Winston keeps Becker in line on CBS
Gannett News Service
JOHN KIESEWETTER; 05-04-2000

Hattie Winston laughs at the suggestion.

"I'm not mean to him!" says Winston, who plays chief nurse Margaret Wyborn for Ted Danson's rude Dr. John Becker on "Becker" (9:30 p.m. EDT Monday, CBS).

"I just sort of put him in his place," she says of her character. "I set him straight. I don't take any crap from him."

Her bone-chilling glare is the only thing that can penetrate Becker' s hard, thick exterior.

"I do give Becker that Evil Eye a lot," she says. They noticed that I was doing that, and now they make sure it's always a part of the show," the actress explains.

"When she got the role, I said this was typecasting if I'd ever seen it," laughs her husband, Broadway composer Harold Wheeler, who composed a musical review called "Swing," which opened in December. "Margaret is very much her, in a lot of ways. And that little laugh she has. And the warm side of her too," Wheeler says.

With all the talk about the lack of African-Americans on prime-time TV, it's important to note that the role of the no-nonsense nurse Margaret Wyborn was not written for a person of color.

"Becker" producers looked at white, Asian and African-American women before hiring Winston, who had a broad range of TV, stage and film credits.

As Margaret, Winston gets to say what every viewer is thinking when Becker goes off about voice mail, HMOs, low-cholesterol diets, government red tape or whatever is bugging him.

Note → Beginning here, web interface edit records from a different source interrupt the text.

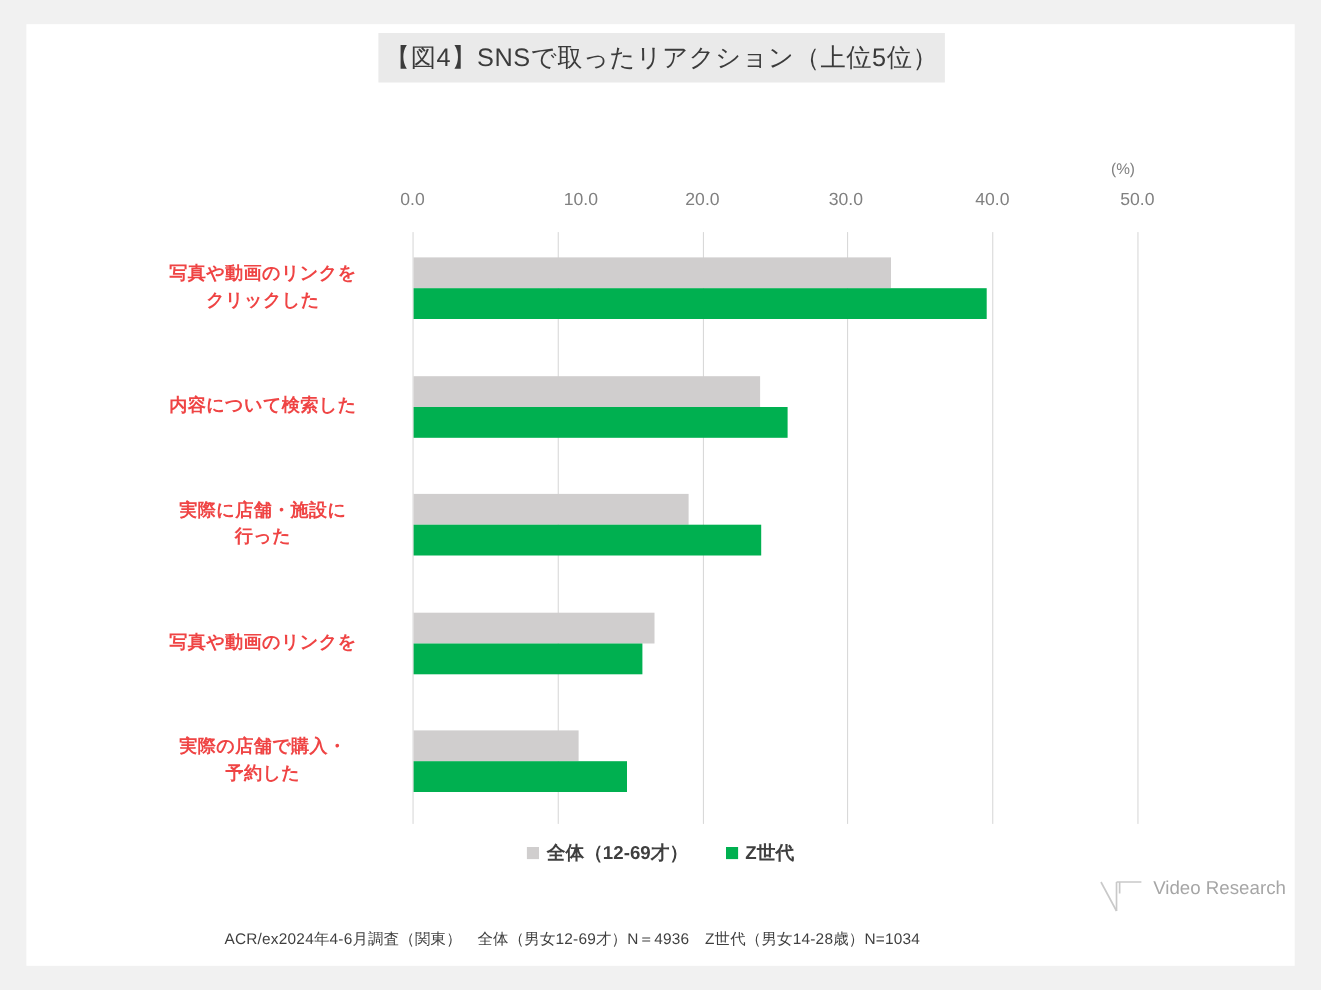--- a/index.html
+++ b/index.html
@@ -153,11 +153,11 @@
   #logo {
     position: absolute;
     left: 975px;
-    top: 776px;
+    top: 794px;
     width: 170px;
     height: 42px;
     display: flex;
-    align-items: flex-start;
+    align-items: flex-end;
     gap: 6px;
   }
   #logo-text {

Her counter-balance, in fact, allows Danson to be even more politically incorrect. And funnier.

"She's got the thankless job of being the voice of reason," says David Hackel, who created the CBS comedy, partially owned by Procter & Gamble Co. It has been renewed for a third season.

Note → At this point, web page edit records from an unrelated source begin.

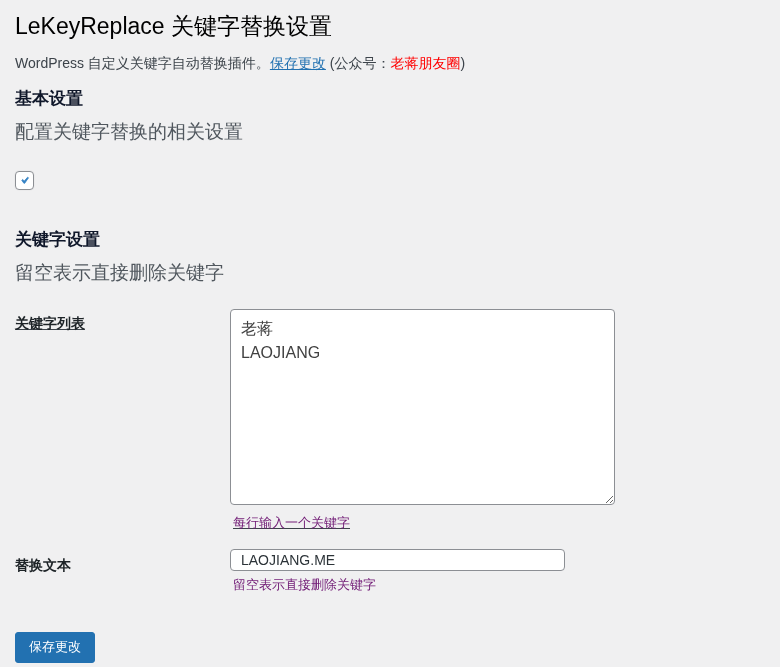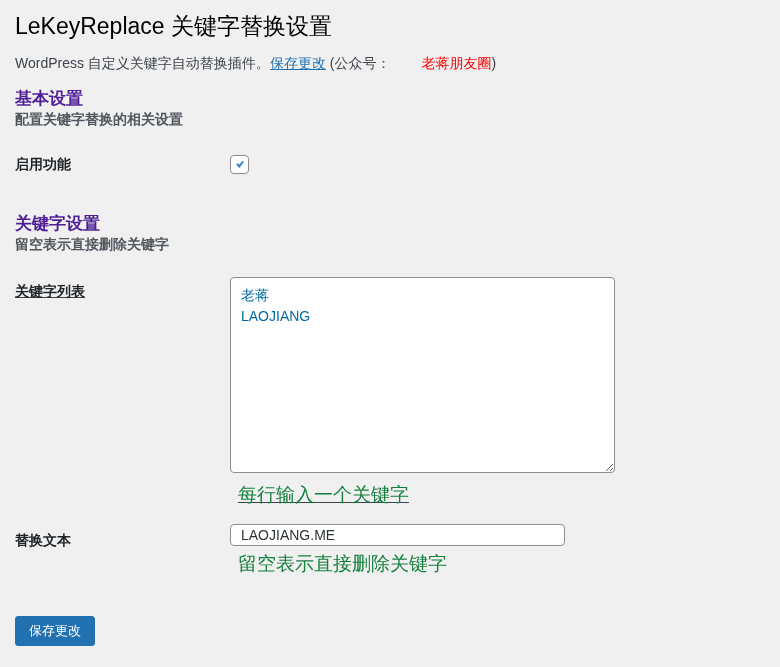--- a/index.html
+++ b/index.html
@@ -31,7 +31,7 @@
     text-decoration: underline;
     cursor: pointer;
   }
-  .subtitle .red { color: #ff0000; margin-left: 31px; }
+  .subtitle .red { color: #ff0000; }
 
   h2.section-heading {
     margin: 16px 0 0;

"If you're going to have an opinionated character like John Becker -- he's not necessarily right, but he's opinionated -- it's good for the show to have some governors on him. And Margaret makes a perfect foil for him," says the former "Wings" writer from Delaware, Ohio.

Without her, the show wouldn't work. She's as valuable to Becker as Patricia Heaton is to "Everybody Loves Raymond."

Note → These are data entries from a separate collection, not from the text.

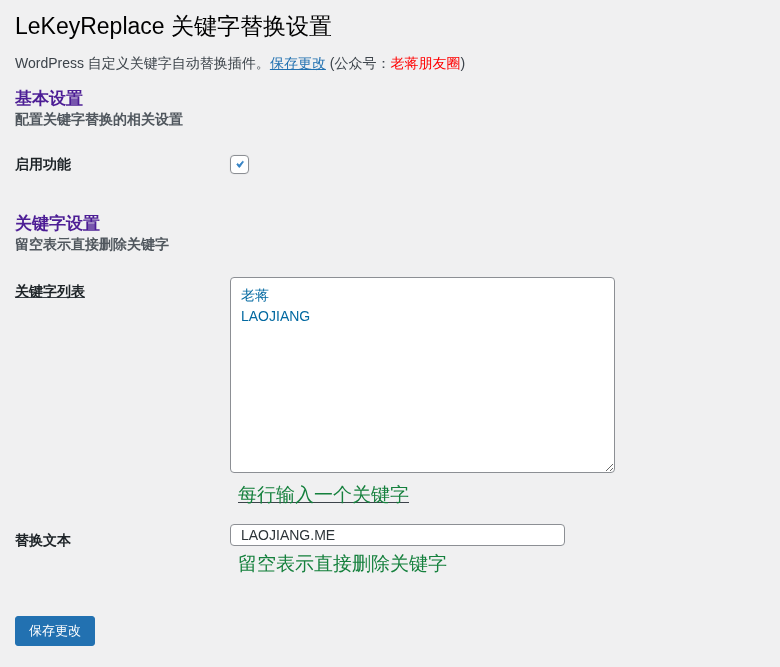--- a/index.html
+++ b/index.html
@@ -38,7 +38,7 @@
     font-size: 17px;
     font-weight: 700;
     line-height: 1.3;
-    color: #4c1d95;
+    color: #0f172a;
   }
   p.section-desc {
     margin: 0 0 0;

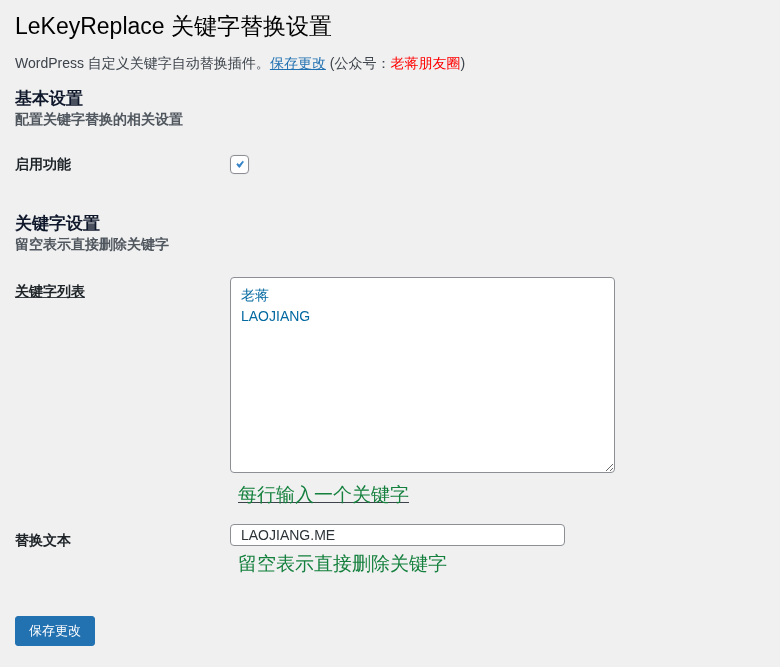--- a/index.html
+++ b/index.html
@@ -41,11 +41,10 @@
     color: #0f172a;
   }
   p.section-desc {
-    margin: 0 0 0;
-    font-size: 14px;
+    margin: 9px 0 0;
+    font-size: 19px;
     line-height: 1.4;
     color: #50575e;
-    font-weight: bold;
   }
 
   .form-row { display: flex; align-items: flex-start; }

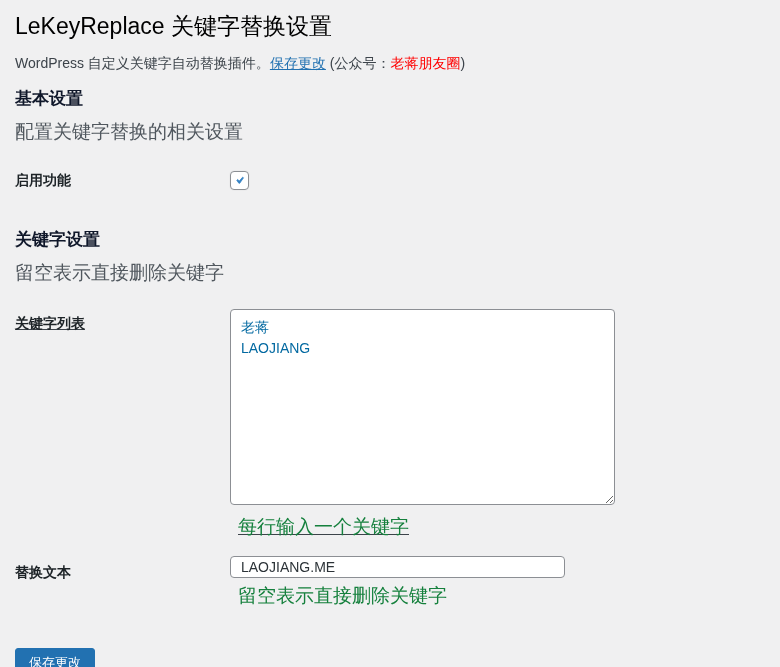--- a/index.html
+++ b/index.html
@@ -138,7 +138,6 @@
   <p class="section-desc">配置关键字替换的相关设置</p>
 
   <div class="form-row row-enable">
-    <div class="th">启用功能</div>
     <div class="td">
       <span class="checkbox">
         <span style="display:inline-flex;">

How many times have we laughed at Tim Allen or Roseanne, failing to appreciate, respectively, the contributions of Patricia Richardson or John Goodman?

"In the writers' room, we call her 'The Rock.' She represents the sanity in the office," Hackel says. "I get the impression that nothing would get done without her."

The Mississippi native made her TV debut in 1971 on the Electric Company, the Emmy-winning PBS series. Ten years later, she co-starred in Michael Learned's "Nurse."

Another 10 years passed before she appeared on ABC's "Homefront," the post -World War II drama which now airs noon weekdays on TV Land.

She also has been in "Clara's Heart," "True Crime," "Jackie Brown, " "Beverly Hills Cop III" and other movies, and on Broadway in "The Tap Dance Kids" and "Two Gentlemen of Verona."

Hackel says that when Winston was cast "I just wanted the best person for the part. She came in to play a nurse, not a black nurse."

So-called "colorblind" casting is how Hollywood should work, says Winston, former national Equal Opportunity Committee co-chair for the American Federation of Television and Radio Artists (AFTRA).

"In the writing, and in the casting, that's where it all happens," she says.

She blames the void in minorities on new shows last fall on the networks' obsession with young adult shows such as "Popular," "Odd Man Out, " "Wasteland," "Time of Your Life," "Mike O'Malley," and "Angel" - - all written by young white males.

"New young writers write what they know about," she says. "And young white male writers write about young white males, and young white male fantasies: beautiful young white girls."

The NAACP's outcry last summer has resulted in the networks agreeing to add minorities in front of, and behind, the cameras. Networks also promised to help recruit and train young African-American writers.

"That's very important," Winston says. "My only problem with that, is that ... I know at least 25 good writers right now who are unemployed. There should be an active search by the networks to include some of these veteran writers."

All anybody wants is an equal opportunity. From there, they'll fend for themselves.

Winston recalls auditioning for a TV commercial needing two actresses, an "attractive woman" and a "black woman."

"So I said to the casting person, 'Which shall I read for? I'm in both categories.' And the lady didn't know what to say.

"I said, 'I'm feeling attractive today. I'll go for attractive.' "

And she didn't give anyone the Evil Eye.

-- John Kiesewetter is the TV critic for the Cincinnati Enquirer.

JOHN KIESEWETTER, Winston keeps Becker" in line on CBS. , Gannett News Service, 05-04-2000, pp ARC.